Oordeel van de rechtbank
Gelet op het arrest van het Europese Hof van Justitie inzake Aranyosi en Căldăraru van 5 april 2016 (C-404/15 en C-659/15 PPU, r.o. 88 en 89, ECLI:EU:C:2016:198) is de rechterlijke autoriteit van de uitvoerende lidstaat, wanneer zij bewijzen heeft dat er in het algemeen een reëel gevaar bestaat dat personen die in de uitvaardigende lidstaat zijn gedetineerd, onmenselijk of vernederend worden behandeld, verplicht om te beoordelen of dit gevaar in geval van overlevering voor de opgeëiste persoon aanwezig is. De tenuitvoerlegging van een dergelijk bevel mag immers niet leiden tot onmenselijke of vernederende behandeling van die persoon afgemeten aan het beschermingscriterium van de door het Unierecht en met name door artikel 4 van het Handvest gewaarborgde grondrechten. Hiertoe dient de uitvoerende rechterlijke autoriteit zich allereerst te baseren op
objectieve, betrouwbare, nauwkeurige en naar behoren bijgewerkte gegevensover de detentieomstandigheden die heersen in de uitvaardigende lidstaat en die kunnen duiden op gebreken die hetzij structureel of fundamenteel zijn, hetzij bepaalde groepen van personen raken, hetzij bepaalde detentiecentra betreffen. Deze gegevens kunnen met name blijken uit internationale rechterlijke beslissingen, zoals de arresten van het Europese Hof voor de Rechten van de Mens, uit rechterlijke beslissingen van de uitvaardigende lidstaat, alsook uit besluiten, rapporten en andere documenten die zijn opgesteld door de organen van de Raad van Europa of die tot het systeem van de Verenigde Naties behoren.
De door de verdediging geuite zorgen zijn gebaseerd op enkele berichten in de media en hebben betrekking op gebeurtenissen van enige tijd geleden. Gelet daarop is naar het oordeel van de rechtbank geen sprake van objectieve, betrouwbare, nauwkeurige en naar behoren bijgewerkte gegevens over de detentieomstandigheden in België op dit moment.

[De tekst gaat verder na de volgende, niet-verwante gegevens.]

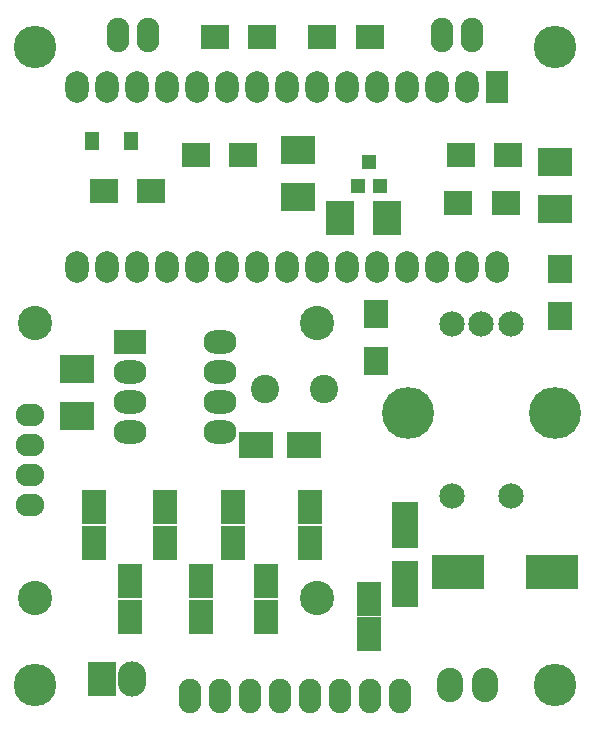
<source format=gbr>
G04 #@! TF.FileFunction,Soldermask,Top*
%FSLAX46Y46*%
G04 Gerber Fmt 4.6, Leading zero omitted, Abs format (unit mm)*
G04 Created by KiCad (PCBNEW 4.0.4-stable) date 07/11/19 10:43:22*
%MOMM*%
%LPD*%
G01*
G04 APERTURE LIST*
%ADD10C,0.100000*%
%ADD11O,2.400000X1.924000*%
%ADD12C,2.900000*%
%ADD13R,1.974800X2.686000*%
%ADD14O,1.974800X2.686000*%
%ADD15C,2.400000*%
%ADD16R,2.800000X2.000000*%
%ADD17O,2.800000X2.000000*%
%ADD18O,1.920000X2.920000*%
%ADD19C,3.600000*%
%ADD20R,2.900000X2.400000*%
%ADD21R,2.200000X3.900000*%
%ADD22R,2.400000X2.900000*%
%ADD23R,4.400000X2.900000*%
%ADD24R,1.200000X1.300000*%
%ADD25R,2.400000X3.000000*%
%ADD26O,2.400000X3.000000*%
%ADD27R,2.400000X2.100000*%
%ADD28R,2.100000X2.400000*%
%ADD29C,2.150000*%
%ADD30O,4.400000X4.400000*%
%ADD31R,1.300000X1.600000*%
%ADD32O,2.200000X2.900000*%
%ADD33R,2.900000X2.200000*%
%ADD34R,2.100000X2.900000*%
G04 APERTURE END LIST*
D10*
D11*
X72500000Y-111810000D03*
X72500000Y-109270000D03*
X72500000Y-106730000D03*
X72500000Y-104190000D03*
D12*
X96800000Y-119650000D03*
X73000000Y-119650000D03*
X73000000Y-96350000D03*
X96800000Y-96350000D03*
D13*
X112050000Y-76380000D03*
D14*
X109510000Y-76380000D03*
X106970000Y-76380000D03*
X104430000Y-76380000D03*
X101890000Y-76380000D03*
X99350000Y-76380000D03*
X96810000Y-76380000D03*
X94270000Y-76380000D03*
X91730000Y-76380000D03*
X89190000Y-76380000D03*
X86650000Y-76380000D03*
X84110000Y-76380000D03*
X81570000Y-76380000D03*
X79030000Y-76380000D03*
X76490000Y-76380000D03*
X76490000Y-91620000D03*
X79030000Y-91620000D03*
X81570000Y-91620000D03*
X84110000Y-91620000D03*
X86650000Y-91620000D03*
X89190000Y-91620000D03*
X91730000Y-91620000D03*
X94270000Y-91620000D03*
X96810000Y-91620000D03*
X99350000Y-91620000D03*
X101890000Y-91620000D03*
X104430000Y-91620000D03*
X106970000Y-91620000D03*
X109510000Y-91620000D03*
X112050000Y-91620000D03*
D15*
X92450000Y-102000000D03*
X97450000Y-102000000D03*
D16*
X81000000Y-98000000D03*
D17*
X88620000Y-105620000D03*
X81000000Y-100540000D03*
X88620000Y-103080000D03*
X81000000Y-103080000D03*
X88620000Y-100540000D03*
X81000000Y-105620000D03*
X88620000Y-98000000D03*
D18*
X80000000Y-72000000D03*
X82540000Y-72000000D03*
X110000000Y-72000000D03*
X107460000Y-72000000D03*
D19*
X73000000Y-73000000D03*
X117000000Y-73000000D03*
X73000000Y-127000000D03*
X117000000Y-127000000D03*
D18*
X86100000Y-128000000D03*
X88640000Y-128000000D03*
X91180000Y-128000000D03*
X93720000Y-128000000D03*
X96260000Y-128000000D03*
X98800000Y-128000000D03*
X101340000Y-128000000D03*
X103880000Y-128000000D03*
D20*
X76500000Y-100250000D03*
X76500000Y-104250000D03*
D21*
X104250000Y-113500000D03*
X104250000Y-118500000D03*
D20*
X117000000Y-86750000D03*
X117000000Y-82750000D03*
D22*
X102750000Y-87500000D03*
X98750000Y-87500000D03*
D23*
X108750000Y-117500000D03*
X116750000Y-117500000D03*
D20*
X95250000Y-85750000D03*
X95250000Y-81750000D03*
D24*
X100300000Y-84750000D03*
X102200000Y-84750000D03*
X101250000Y-82750000D03*
D25*
X78600000Y-126500000D03*
D26*
X81140000Y-126500000D03*
D27*
X92200000Y-72200000D03*
X88200000Y-72200000D03*
X86600000Y-82200000D03*
X90600000Y-82200000D03*
X82800000Y-85200000D03*
X78800000Y-85200000D03*
X109000000Y-82200000D03*
X113000000Y-82200000D03*
X108800000Y-86200000D03*
X112800000Y-86200000D03*
D28*
X101800000Y-95600000D03*
X101800000Y-99600000D03*
X117400000Y-95800000D03*
X117400000Y-91800000D03*
D29*
X113250000Y-96500000D03*
X108250000Y-96500000D03*
X110750000Y-96500000D03*
X108250000Y-111000000D03*
X113250000Y-111000000D03*
D30*
X104550000Y-104000000D03*
X116950000Y-104000000D03*
D31*
X77750000Y-81000000D03*
X81050000Y-81000000D03*
D32*
X111100000Y-127000000D03*
X108100000Y-127000000D03*
D33*
X91700000Y-106750000D03*
X95700000Y-106750000D03*
D27*
X101300000Y-72200000D03*
X97300000Y-72200000D03*
D34*
X78000000Y-112000000D03*
X78000000Y-115000000D03*
X81000000Y-118250000D03*
X81000000Y-121250000D03*
X84000000Y-112000000D03*
X84000000Y-115000000D03*
X87000000Y-118250000D03*
X87000000Y-121250000D03*
X89750000Y-112000000D03*
X89750000Y-115000000D03*
X92500000Y-118250000D03*
X92500000Y-121250000D03*
X96250000Y-112000000D03*
X96250000Y-115000000D03*
X101250000Y-119750000D03*
X101250000Y-122750000D03*
M02*

</source>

Hetgeen de verdediging heeft aangevoerd, geeft in het licht van het hiervoor weergegeven toetsingskader dan ook geen aanleiding voor nader onderzoek en vormt geen beletsel voor het toestaan van de overlevering aan België.
De rechtbank komt gelet hierop niet toe aan de vraag of de eerdergenoemde garantie door de Belgische autoriteit met betrekking tot de gevangenis te Lantin moet worden verstrekt.

7.Slotsom

Nu is vastgesteld dat het EAB voldoet aan de eisen van artikel 2 OLW en ook overigens geen weigeringsgronden aan de overlevering in de weg staan, dient de overlevering te worden toegestaan.

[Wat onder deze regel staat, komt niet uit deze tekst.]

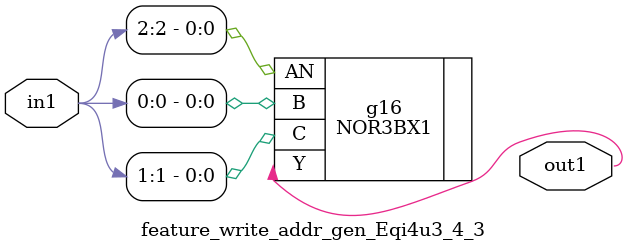
<source format=v>
`timescale 1ps / 1ps


module feature_write_addr_gen_Eqi4u3_4_3(in1, out1);
  input [2:0] in1;
  output out1;
  wire [2:0] in1;
  wire out1;
  NOR3BX1 g16(.AN (in1[2]), .B (in1[0]), .C (in1[1]), .Y (out1));
endmodule



</source>
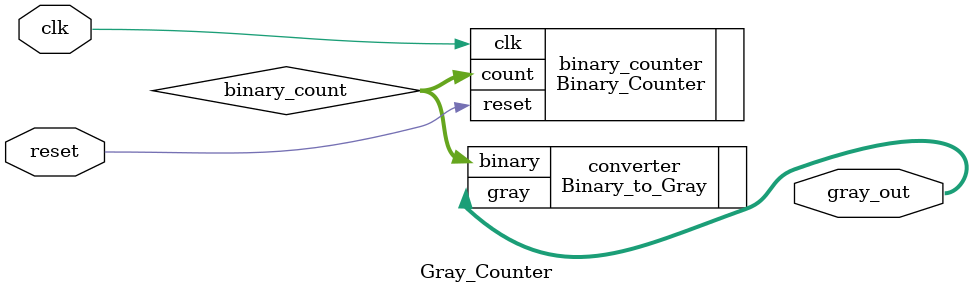
<source format=v>
module Gray_Counter (
    input clk, reset,
    output [3:0] gray_out
);
    wire [3:0] binary_count;  // Đầu ra của bộ đếm nhị phân

    // Khởi tạo bộ đếm nhị phân 4-bit
    Binary_Counter binary_counter (.clk(clk), .reset(reset), .count(binary_count));

    // Chuyển đổi từ binary sang gray code
    Binary_to_Gray converter (.binary(binary_count), .gray(gray_out));
endmodule

</source>
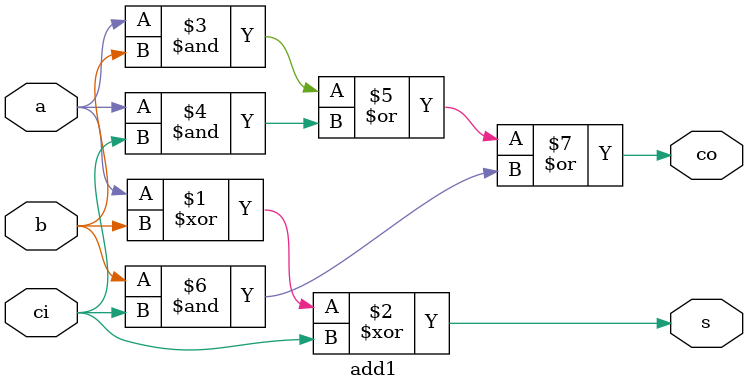
<source format=v>
`timescale 1ns / 1ps
module add1(
    input a,
    input b,
    input ci,
    output s,
    output co
    );

assign s = a ^ b ^ ci;
assign co = (a & b) | (a & ci) | (b & ci);
endmodule

</source>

8.Toepasselijke wetsartikelen

De artikelen 2, 5 en 7 OLW.

9.Beslissing

STAAT TOEde overlevering van
[opgeëiste persoon]aan de
Onderzoeksrechter in de Rechtbank van eerste Aanleg Antwerpen, afdeling Antwerpen(België).
Aldus gedaan door
mr. C. Klomp, voorzitter,
mrs. M. Snijders Blok-Nijensteen en C. Huizing-Bruil, rechters,
in tegenwoordigheid van mr. H.L. van Loon, griffier,
en uitgesproken ter openbare zitting van 20 mei 2020.
Ingevolge artikel 29, tweede lid, OLW staat tegen deze uitspraak geen gewoon rechtsmiddel open.